Today is James's birthday^^ I'm guessing he's 20....he won't tell me his real age:P I'd get him a present that isn't edible but he's leaving for the Marines for 5 years soooo.....there's no use in getting him something that he's going to let collect dust in about a month....sigh he's leaving April 11th I think....boy u better make me proud:P

I feel so much at ease right now....I probably shouldn't be though...lets see
math: forget it tonight
physics: test
gov: stupid wkst and txbk; term Q friday, hardball
lit: print out papers and read 30 pgs of sounds for poetryT.T; poem

seriously why is fleenor making this semester all about us teaching each other?>:[
grrrrrrrrrr....i understand his methods but i think he should allow us students to give each other quizzes instead of him...no one is taking this peer teaching seriously either....we should be assigned homework and be given tests or quizzes for grades...I just don't like how he's not teaching us anything...grrrrrrrr...and i really hate poetry

I went to caribou to study with katherine after school and did physics all web^^ I just hope I can get a decent prom dress...I'll probably promise my parents that i'll pay for half the price of the dress....we'll see

Tuesday, March 1, 2011

Work Out Baby!


haha today I ran at the park with Anne for 30 minutes^^...I can say I feel amazing right now...or at least.....better than I would if I hadn't exercised at all.
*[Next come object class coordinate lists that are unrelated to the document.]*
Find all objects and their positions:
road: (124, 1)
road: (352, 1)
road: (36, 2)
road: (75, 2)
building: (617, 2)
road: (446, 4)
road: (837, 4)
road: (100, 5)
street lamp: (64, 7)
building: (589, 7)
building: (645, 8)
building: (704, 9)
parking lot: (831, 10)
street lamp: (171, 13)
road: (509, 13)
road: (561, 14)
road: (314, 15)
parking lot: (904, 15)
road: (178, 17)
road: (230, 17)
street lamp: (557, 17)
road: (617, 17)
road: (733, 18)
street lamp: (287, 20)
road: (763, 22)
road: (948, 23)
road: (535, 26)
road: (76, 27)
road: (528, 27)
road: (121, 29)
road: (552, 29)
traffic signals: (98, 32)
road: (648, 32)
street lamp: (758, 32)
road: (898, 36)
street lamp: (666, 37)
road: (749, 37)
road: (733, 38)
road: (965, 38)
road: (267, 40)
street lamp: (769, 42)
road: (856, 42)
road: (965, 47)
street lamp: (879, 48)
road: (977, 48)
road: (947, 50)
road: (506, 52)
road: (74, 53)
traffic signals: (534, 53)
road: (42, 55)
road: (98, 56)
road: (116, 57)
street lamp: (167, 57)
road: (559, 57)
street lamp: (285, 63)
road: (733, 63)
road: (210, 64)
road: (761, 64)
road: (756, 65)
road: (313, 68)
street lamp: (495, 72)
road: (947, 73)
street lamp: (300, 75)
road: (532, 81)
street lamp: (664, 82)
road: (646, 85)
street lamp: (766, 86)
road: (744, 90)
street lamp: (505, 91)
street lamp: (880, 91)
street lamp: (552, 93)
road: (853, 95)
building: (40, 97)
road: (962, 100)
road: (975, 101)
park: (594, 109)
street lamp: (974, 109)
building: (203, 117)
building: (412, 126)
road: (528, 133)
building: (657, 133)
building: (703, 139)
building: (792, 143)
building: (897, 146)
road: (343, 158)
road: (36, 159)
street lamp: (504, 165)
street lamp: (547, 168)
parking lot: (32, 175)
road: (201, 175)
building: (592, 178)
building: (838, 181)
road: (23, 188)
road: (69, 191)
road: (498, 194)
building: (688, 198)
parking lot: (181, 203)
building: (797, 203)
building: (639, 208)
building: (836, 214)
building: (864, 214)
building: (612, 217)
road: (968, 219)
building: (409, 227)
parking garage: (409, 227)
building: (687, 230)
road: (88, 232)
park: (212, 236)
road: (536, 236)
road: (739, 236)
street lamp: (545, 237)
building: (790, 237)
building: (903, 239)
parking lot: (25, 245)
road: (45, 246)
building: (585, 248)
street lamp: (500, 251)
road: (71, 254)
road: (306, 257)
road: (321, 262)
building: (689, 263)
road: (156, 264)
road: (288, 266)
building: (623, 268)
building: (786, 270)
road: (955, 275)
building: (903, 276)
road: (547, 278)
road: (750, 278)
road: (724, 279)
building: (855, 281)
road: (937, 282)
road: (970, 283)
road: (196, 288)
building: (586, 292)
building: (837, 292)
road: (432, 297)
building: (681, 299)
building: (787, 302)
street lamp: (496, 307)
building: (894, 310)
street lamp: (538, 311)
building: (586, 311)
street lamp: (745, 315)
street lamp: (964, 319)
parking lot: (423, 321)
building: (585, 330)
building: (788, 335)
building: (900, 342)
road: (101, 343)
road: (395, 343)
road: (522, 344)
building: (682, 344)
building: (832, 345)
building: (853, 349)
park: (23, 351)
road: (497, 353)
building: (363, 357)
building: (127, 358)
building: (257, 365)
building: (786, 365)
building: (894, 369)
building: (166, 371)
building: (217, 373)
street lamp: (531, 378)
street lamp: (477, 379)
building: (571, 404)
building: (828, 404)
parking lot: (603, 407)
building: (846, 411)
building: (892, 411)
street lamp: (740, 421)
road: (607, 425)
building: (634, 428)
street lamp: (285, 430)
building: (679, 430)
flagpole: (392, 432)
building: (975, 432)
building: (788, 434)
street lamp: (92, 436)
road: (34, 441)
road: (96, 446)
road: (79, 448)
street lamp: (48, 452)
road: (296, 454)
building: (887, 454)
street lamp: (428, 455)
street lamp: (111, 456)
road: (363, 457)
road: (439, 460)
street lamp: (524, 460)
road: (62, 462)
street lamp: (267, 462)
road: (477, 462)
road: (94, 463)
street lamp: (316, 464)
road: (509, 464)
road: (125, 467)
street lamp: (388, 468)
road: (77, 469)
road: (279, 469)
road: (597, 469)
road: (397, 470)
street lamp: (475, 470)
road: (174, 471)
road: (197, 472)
I did eat soup and fried rice as soon as I got home but what the heck^^ The soup was soooooooo delicious I don't even care if all the stuff I burned comes back^.~. We ran a good....5 to 7 laps?...and big laps too^^....She stopped a couple times but I pushed her to keep going! woooooooooo! I wish I had her figureT-T....so pretty....but yeah now i'm working on my lit project....I have sooooo much stuff to do.

math: txbk
gov: worksheet frikin busy work that's goina take forever
lit: projectT-T....seriously...my author has no frikin biography!